Another comical sequence provided a very different kind of challenge for 69-year-old actor David Kelly, who portrays Michael O'Sullivan, a man whose impersonation of Ned Devine allows the villagers to cash in on the dead man's lottery ticket. When the lottery official pays an unexpected visit to the village, O'Sullivan, who had been skinny-dipping, hops on a motorcycle and races to Ned's house — buck naked. Filming of the scene gave two elderly local women, who were driving by in a Mini, quite a shock. "We were towing him on a motorcycle rig, but it was still quite scary for him because he'd never ridden a motorbike before and we were traversing these windy little country roads," remembers Braham, who shot the sequence with a Steadicam. "It was September, and he was freezing his behind off. Plus, we had to ask him to remove the special body stocking we had designed for privacy; it didn't work because I could see it in the frame, and it kept causing him to slide around dangerously on the seat of the motorbike."

Waking Ned Devine ends with a breathtaking aerial shot of the protagonists toasting the late Devine at the edge of a cliff. "Kirk and I scouted that location while flying around the island in a horrible, tiny airplane at 6 a.m. one morning," offers Braham, who did the helicopter camerawork himself. "I've never felt so sick in my life. Finally, we spotted this ideal location, which, it turned out, was impossible to get to on foot. We also couldn't do the shot for two days because the place was completely fogged-in.
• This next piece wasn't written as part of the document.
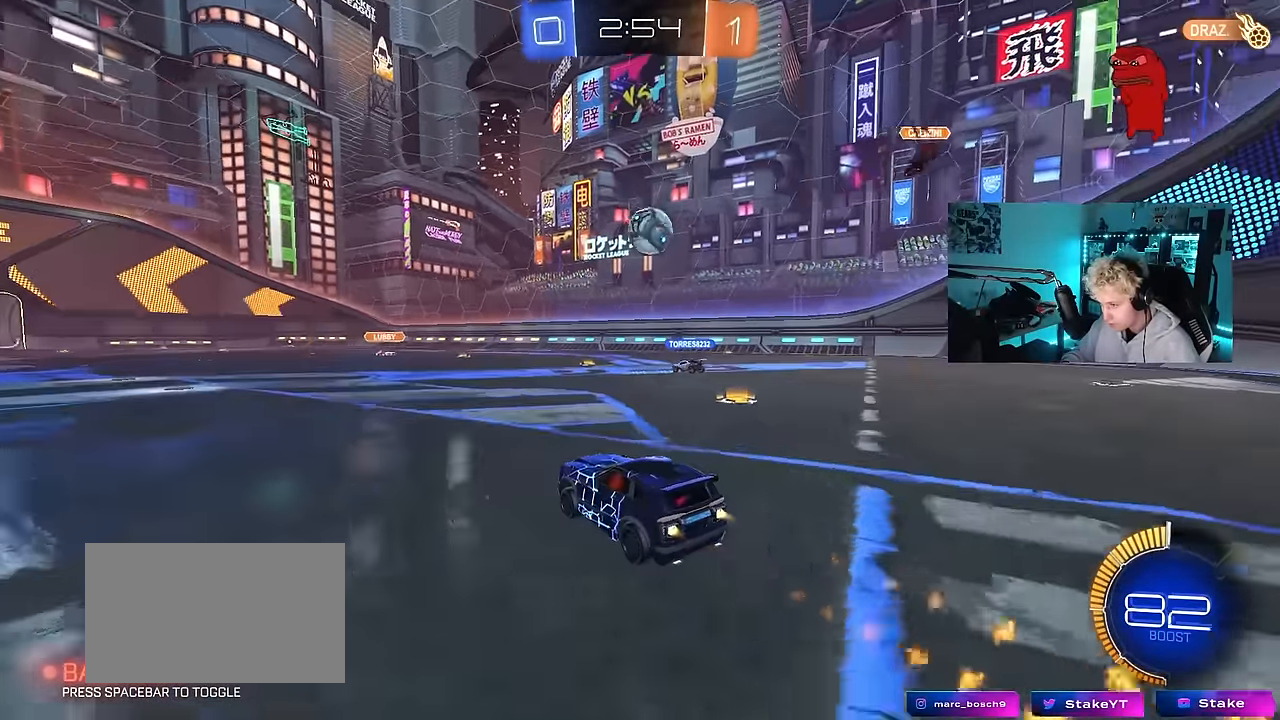
{"keys": ["d", "w"], "mouse": ["left"], "mouse_move": "still", "events": [[200, "a", "down"], [200, "mouse_left", "up"], [433, "a", "up"], [483, "d", "down"], [483, "mouse_left", "down"]]}
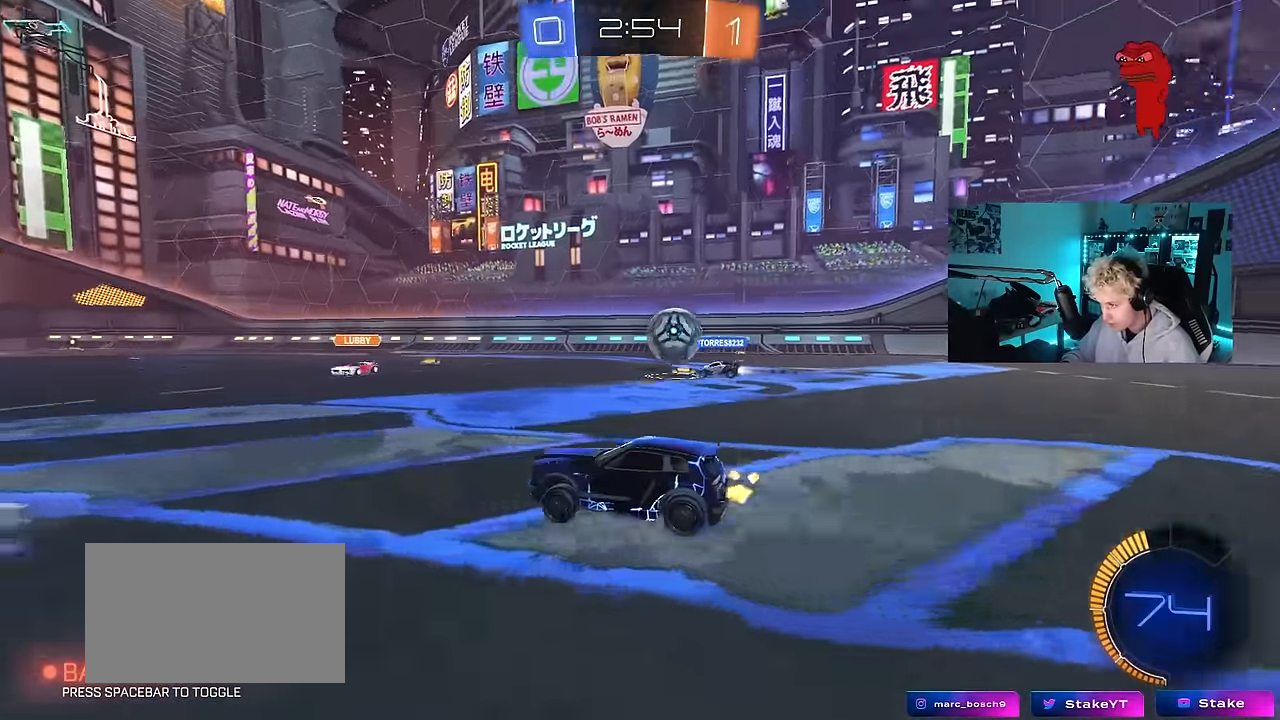
{"keys": ["w"], "mouse": ["left"], "mouse_move": "still", "events": [[117, "d", "up"], [267, "a", "down"], [317, "space", "down"], [350, "a", "up"], [350, "d", "down"], [450, "a", "down"], [450, "d", "up"], [450, "space", "up"], [500, "a", "up"]]}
"When the light finally broke, we knew we had to go for it. It was very windy, and the light was changing all the time. I kept picking the actors up and dropping them off, via the support helicopter, to line them up with the sun and the light on the water. What we hadn't counted on was how deep the heather was up there; it was knee-deep, and the elderly actors were struggling to walk around in it. We finally got the shot, but only by the skin of our teeth!"